Durante questo processo più o meno lungo di adattamento e di messa a fuoco di ciò che vogliamo, accade ovviamente che ci imbattiamo nelle cose che non vogliamo e che ci frustrano o irritano e … magicamente meno le vogliamo e più le incontriamo! La via d’uscita è la pura e semplice accettazione.

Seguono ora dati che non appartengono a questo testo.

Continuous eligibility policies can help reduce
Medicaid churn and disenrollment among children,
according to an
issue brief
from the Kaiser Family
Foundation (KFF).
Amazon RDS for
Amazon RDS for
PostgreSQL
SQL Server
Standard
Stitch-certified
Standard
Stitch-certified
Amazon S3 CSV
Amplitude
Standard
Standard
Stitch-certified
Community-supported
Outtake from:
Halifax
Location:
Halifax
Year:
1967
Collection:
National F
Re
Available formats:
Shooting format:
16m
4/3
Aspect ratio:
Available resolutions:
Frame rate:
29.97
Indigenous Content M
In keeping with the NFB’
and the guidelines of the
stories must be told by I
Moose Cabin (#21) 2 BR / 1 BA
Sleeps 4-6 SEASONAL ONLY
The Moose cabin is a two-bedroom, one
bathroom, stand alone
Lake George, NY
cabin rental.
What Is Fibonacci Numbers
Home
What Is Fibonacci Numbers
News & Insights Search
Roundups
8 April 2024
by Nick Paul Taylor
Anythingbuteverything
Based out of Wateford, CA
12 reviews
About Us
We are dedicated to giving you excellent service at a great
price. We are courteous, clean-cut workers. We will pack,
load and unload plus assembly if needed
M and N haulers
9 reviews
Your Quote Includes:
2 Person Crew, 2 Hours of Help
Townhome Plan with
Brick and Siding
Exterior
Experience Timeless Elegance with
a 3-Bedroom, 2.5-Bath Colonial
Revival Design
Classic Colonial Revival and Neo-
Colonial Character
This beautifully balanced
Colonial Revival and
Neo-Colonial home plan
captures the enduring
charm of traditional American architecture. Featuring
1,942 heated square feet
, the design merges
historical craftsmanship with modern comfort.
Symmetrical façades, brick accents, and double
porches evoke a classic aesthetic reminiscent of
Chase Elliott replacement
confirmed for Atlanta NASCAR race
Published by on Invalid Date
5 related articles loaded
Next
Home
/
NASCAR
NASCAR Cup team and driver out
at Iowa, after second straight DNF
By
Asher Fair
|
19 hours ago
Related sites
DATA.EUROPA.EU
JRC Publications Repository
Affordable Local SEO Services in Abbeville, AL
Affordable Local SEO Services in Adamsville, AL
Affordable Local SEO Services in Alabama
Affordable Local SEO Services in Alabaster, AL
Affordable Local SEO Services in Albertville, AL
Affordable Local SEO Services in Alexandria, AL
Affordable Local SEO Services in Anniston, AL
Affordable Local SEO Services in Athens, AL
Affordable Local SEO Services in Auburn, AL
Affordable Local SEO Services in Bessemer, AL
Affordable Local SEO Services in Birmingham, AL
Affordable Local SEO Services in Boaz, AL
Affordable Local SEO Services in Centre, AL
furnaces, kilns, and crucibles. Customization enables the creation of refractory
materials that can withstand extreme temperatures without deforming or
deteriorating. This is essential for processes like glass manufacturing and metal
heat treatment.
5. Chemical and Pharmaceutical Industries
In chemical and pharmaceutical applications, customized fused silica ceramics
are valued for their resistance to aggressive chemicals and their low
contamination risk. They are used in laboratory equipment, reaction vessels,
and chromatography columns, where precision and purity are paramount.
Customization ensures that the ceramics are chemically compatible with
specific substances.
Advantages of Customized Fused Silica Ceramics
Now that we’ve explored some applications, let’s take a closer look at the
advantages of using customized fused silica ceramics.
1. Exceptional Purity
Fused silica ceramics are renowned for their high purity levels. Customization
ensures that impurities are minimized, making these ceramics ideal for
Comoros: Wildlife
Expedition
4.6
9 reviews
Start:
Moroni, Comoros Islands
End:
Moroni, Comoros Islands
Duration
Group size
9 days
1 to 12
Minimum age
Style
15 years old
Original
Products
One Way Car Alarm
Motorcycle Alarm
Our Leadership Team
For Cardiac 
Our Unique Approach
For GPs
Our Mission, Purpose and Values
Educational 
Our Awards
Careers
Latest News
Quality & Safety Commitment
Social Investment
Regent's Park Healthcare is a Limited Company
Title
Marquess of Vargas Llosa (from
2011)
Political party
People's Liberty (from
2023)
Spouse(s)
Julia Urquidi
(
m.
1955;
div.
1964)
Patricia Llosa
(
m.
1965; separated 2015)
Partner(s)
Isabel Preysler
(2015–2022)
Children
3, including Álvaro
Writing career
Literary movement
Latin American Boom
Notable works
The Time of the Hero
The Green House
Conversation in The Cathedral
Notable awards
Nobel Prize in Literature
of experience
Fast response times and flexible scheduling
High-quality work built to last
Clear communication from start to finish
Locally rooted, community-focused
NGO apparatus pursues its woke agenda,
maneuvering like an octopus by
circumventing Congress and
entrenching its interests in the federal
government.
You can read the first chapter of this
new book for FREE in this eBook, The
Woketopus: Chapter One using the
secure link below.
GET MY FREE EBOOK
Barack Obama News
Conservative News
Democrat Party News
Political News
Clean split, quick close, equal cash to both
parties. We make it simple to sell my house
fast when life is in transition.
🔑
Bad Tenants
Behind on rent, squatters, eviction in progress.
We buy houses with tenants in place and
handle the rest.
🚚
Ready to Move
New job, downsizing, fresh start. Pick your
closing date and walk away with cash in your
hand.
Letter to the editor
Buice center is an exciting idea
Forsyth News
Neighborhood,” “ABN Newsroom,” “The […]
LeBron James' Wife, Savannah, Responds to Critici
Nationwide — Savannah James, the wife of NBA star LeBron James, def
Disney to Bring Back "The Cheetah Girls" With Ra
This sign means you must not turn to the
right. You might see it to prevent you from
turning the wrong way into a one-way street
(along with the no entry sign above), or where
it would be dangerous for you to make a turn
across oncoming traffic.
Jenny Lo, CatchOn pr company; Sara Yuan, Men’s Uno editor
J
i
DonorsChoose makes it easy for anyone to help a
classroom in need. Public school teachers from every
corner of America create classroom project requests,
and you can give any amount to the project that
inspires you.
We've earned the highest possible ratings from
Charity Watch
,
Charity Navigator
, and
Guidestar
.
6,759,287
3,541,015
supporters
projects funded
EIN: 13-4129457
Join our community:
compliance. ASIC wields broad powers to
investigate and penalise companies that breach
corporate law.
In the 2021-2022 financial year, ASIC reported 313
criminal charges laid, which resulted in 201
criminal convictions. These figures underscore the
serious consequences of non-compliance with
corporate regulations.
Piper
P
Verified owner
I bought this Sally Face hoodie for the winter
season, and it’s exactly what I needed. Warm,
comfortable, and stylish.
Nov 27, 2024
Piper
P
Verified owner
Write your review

Ma in questo caso per accettazione non si intende che dobbiamo dare pieno accesso dentro di noi alla realtà che stiamo vivendo, farcela andare bene e lasciarla dimorare a lungo, bensì riconoscerle il pieno diritto e rispetto all’esistenza, anche se non ci piace. È nel momento della sua completa riconoscenza così come appare che ce ne sganciamo, lasciandola libera e seppur ci risulti tanto irritante finisce per perdere di importanza, non alimentata dalla nostra energia, da pensieri ed emozioni malsane che ci consumano tempo prezioso.  Da questa condizione di non importanza di realtà esterna possiamo modellare la plastilina o fare altro che abbia maggior valore per noi e per i nostri obiettivi, assecondando un naturale mutamento interiore.

In fondo la natura è vita e l’adattamento è un processo di mantenimento della vita stessa.